Gastronomie congolaise, nouvelle carte soft power
Avec Eat Pondu, le chercheur congolais Mputu Nzeza Kiluangu investit la géopolitique du goût. En s’appuyant sur le plat de feuilles de manioc, il démontre comment un mets transversal aux provinces peut devenir emblème international, à la manière du sushi ou de la pizza napolitaine.
Brazzaville, qui promeut déjà les produits du terroir dans ses semaines de la gastronomie, pourrait capter cette réflexion. La valorisation culinaire rejoint la vision du président Denis Sassou Nguesso d’une diplomatie économique fondée sur les savoir-faire locaux, sans s’opposer aux engagements d’intégration sous-régionale.
La RDC, voisine et partenaire, trouverait également avantage à codéposer le pondu à l’UNESCO. Une stratégie conjointe renforcerait le bassin du Congo comme laboratoire d’innovation gastronomique, consolidant un front culturel alors que les discussions climatiques sur la forêt équatoriale réclament une cohésion d’image.

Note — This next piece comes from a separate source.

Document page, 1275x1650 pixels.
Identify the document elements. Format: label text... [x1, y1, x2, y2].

La voix des femmes dans le débat social
Dans Femmes et société, Mansour Niang publie L’identité de la femme, plaidoyer vibrant pour une équité qui ne se limite pas aux quotas. L’auteur rappelle que la stabilité des foyers, donc des nations, passe par la reconnaissance juridique et symbolique du rôle pivot assumé quotidiennement par les mères.

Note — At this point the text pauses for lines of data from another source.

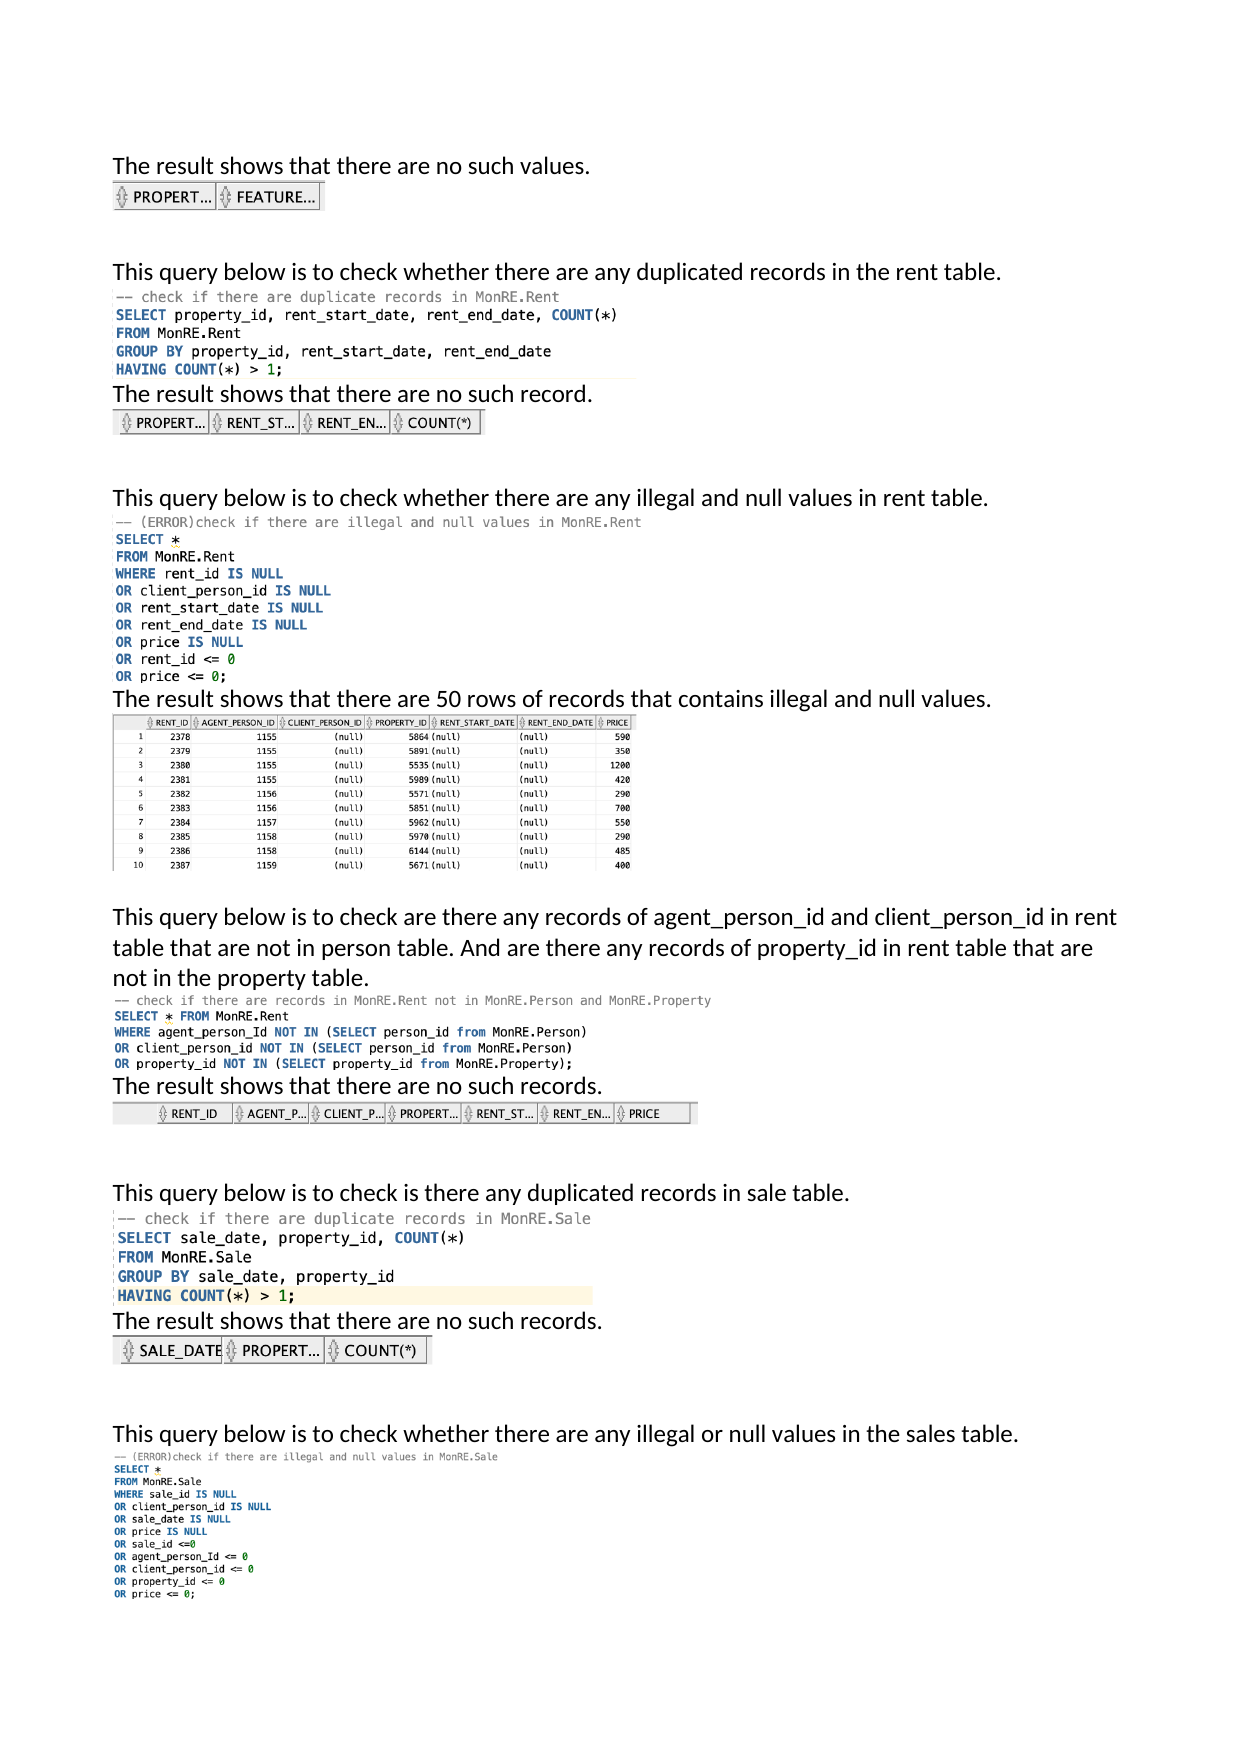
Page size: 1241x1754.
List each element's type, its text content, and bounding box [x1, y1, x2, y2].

text This query below is to check are there any records of agent_person_id and client_person_id in rent table that are not in person table. And are there any records of property_id in rent table that are not in the property table. [112, 901, 1128, 993]
text The result shows that there are 50 rows of records that contains illegal and null values. [112, 683, 1128, 713]
picture [112, 1335, 433, 1388]
text The result shows that there are no such records. [112, 1070, 1128, 1100]
text The result shows that there are no such records. [112, 1305, 1128, 1336]
picture [112, 512, 647, 683]
picture [112, 409, 486, 452]
picture [112, 713, 637, 871]
picture [112, 286, 637, 379]
text This query below is to check whether there are any illegal or null values in the sales table. [112, 1418, 1128, 1449]
picture [112, 180, 325, 226]
text This query below is to check whether there are any duplicated records in the rent table. [112, 256, 1128, 287]
picture [112, 993, 713, 1070]
text This query below is to check whether there are any illegal and null values in rent table. [112, 482, 1128, 512]
picture [112, 1100, 698, 1147]
text The result shows that there are no such values. [112, 150, 1128, 181]
text The result shows that there are no such record. [112, 379, 1128, 409]
picture [112, 1448, 501, 1599]
text This query below is to check is there any duplicated records in sale table. [112, 1177, 1128, 1207]
picture [112, 1207, 593, 1306]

Les négociateurs notent que les accords de paix échouent lorsque les femmes restent hors des délégations. En reliant sphère intime et gouvernance, l’ouvrage corrobore les orientations de l’Union africaine sur l’agenda Femmes, Paix et Sécurité, agenda soutenu par plusieurs capitales dont Brazzaville.
Langues africaines et diplomatie linguistique
Xamtu, monumental dictionnaire bilingue wolof-français de Mansour Khouma, dépasse la lexicographie. Forte de 820 pages, l’œuvre fédère universitaires et diplomates désireux d’enraciner leurs programmes dans la langue la plus pratiquée au Sénégal. Chaque entrée devient un contre-argument à l’idée d’une Afrique condamnée au monolinguisme.
La maîtrise des idiomes nationaux se conjugue désormais avec la présence numérique. Khouma propose d’ailleurs une version augmentée, négociée avec des start-up sénégalaises, afin d’alimenter les moteurs de traduction. À terme, c’est l’accès aux marchés francophones et anglophones qui s’en trouvera démultiplié.
Éducation, traditions et futurs leaderships
Abou Dembélé, spécialiste des sciences de l’éducation, explore Entre traditions et résilience : L’éveil des écoliers africains. Analysant classes rurales et tablettes connectées, il montre que l’autorité communautaire, loin d’entraver l’innovation, peut représenter un capital de confiance essentiel pour toute réforme curriculaire.
L’auteur insiste sur les partenariats public-privé permettant de former des enseignants ambassadeurs de la culture numérique locale. Les pourparlers en cours entre la Banque africaine de développement et plusieurs ministères d’Afrique centrale, dont celui du Congo, s’appuient déjà sur ce type de diagnostics terrain.
Vers une cartographie du soft power africain
Pris ensemble, ces ouvrages dessinent une cartographie du soft power africain, articulant images, saveurs, mots et savoirs. Ils démontrent qu’à côté des forums intergouvernementaux, l’imaginaire populaire construit des ponts plus durables, parce qu’il s’invite dans les foyers avant de franchir les frontières étatiques.
Au-delà de la vitrine commerciale, L’Harmattan livre ici un baromètre géopolitique. Quiconque suit l’actualité du bassin du Congo, de Dakar ou de Conakry gagnera à feuilleter ces pages, car elles révèlent que la bataille de l’influence se joue déjà sur le papier, parfois autour d’un simple plat.
Rendez-vous en septembre, lorsque ces titres atteindront les bibliothèques diplomatiques et les négociations informelles des couloirs multilatéraux.